Personne ne peut dire aujourd'hui quels seront les acquis de ce mouvement, ni ce qu'il en restera à plus ou moins long terme dans la conscience des travailleurs et des jeunes qui y ont participé. Et de toute manière cela ne dépend absolument pas de nos efforts. Mais pour le moment, au-delà du problème des retraites, le mouvement a entraîné un certain intérêt pour la politique que nous devons mettre à profit pour mieux défendre nos idées.
Il est évident, en ce qui concerne la jeunesse lycéenne ou étudiante, que le Parti socialiste, et dans une moindre mesure le Parti communiste, ont été à l'origine de cette mobilisation, et que ce sont eux qui en termes de recrutement en tireront le maximum de bénéfices. Il y a d'ailleurs bien longtemps que les mobilisations lycéennes ou étudiantes constituent l'un des principaux viviers où la social-démocratie recrute ses futurs cadres, en leur offrant des perspectives de carrière politicienne.

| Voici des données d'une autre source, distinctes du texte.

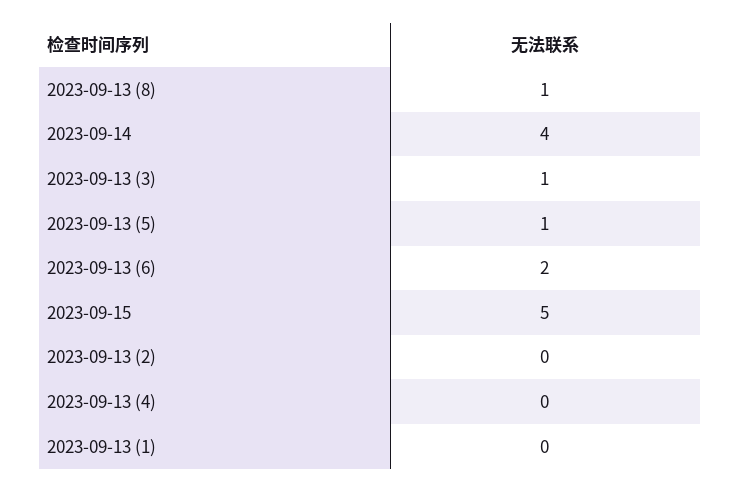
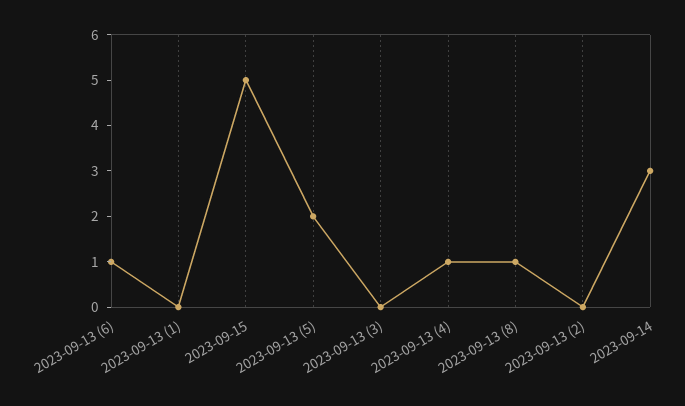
  {
    "2023-09-13 (8)": 1,
-   "2023-09-14": 4,
+   "2023-09-14": 3,
-   "2023-09-13 (3)": 1,
+   "2023-09-13 (3)": 0,
-   "2023-09-13 (5)": 1,
+   "2023-09-13 (5)": 2,
-   "2023-09-13 (6)": 2,
+   "2023-09-13 (6)": 1,
    "2023-09-15": 5,
    "2023-09-13 (2)": 0,
-   "2023-09-13 (4)": 0,
+   "2023-09-13 (4)": 1,
    "2023-09-13 (1)": 0
  }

Mais parmi ces milliers de jeunes mobilisés et intéressés aujourd'hui par les idées politiques il n'y a évidemment pas que des futurs notables sociaux-démocrates. Il y a aussi ceux qui ont pris conscience de l'injustice de cette société, de la catastrophe que représente la survie du système capitaliste et qui rêvent d'un monde débarrassé de l'exploitation et de toute forme d'oppression. Ceux-là, il nous faut nous efforcer d'en gagner le plus grand nombre possible, avant qu'ils ne retournent à leurs préoccupations habituelles. Nous avons toujours consacré beaucoup d'efforts au recrutement et à la formation de futurs militants. Mais militer, c'est faire ce que la situation permet et exige. Et elle permet et exige sans doute aujourd'hui plus que par le passé.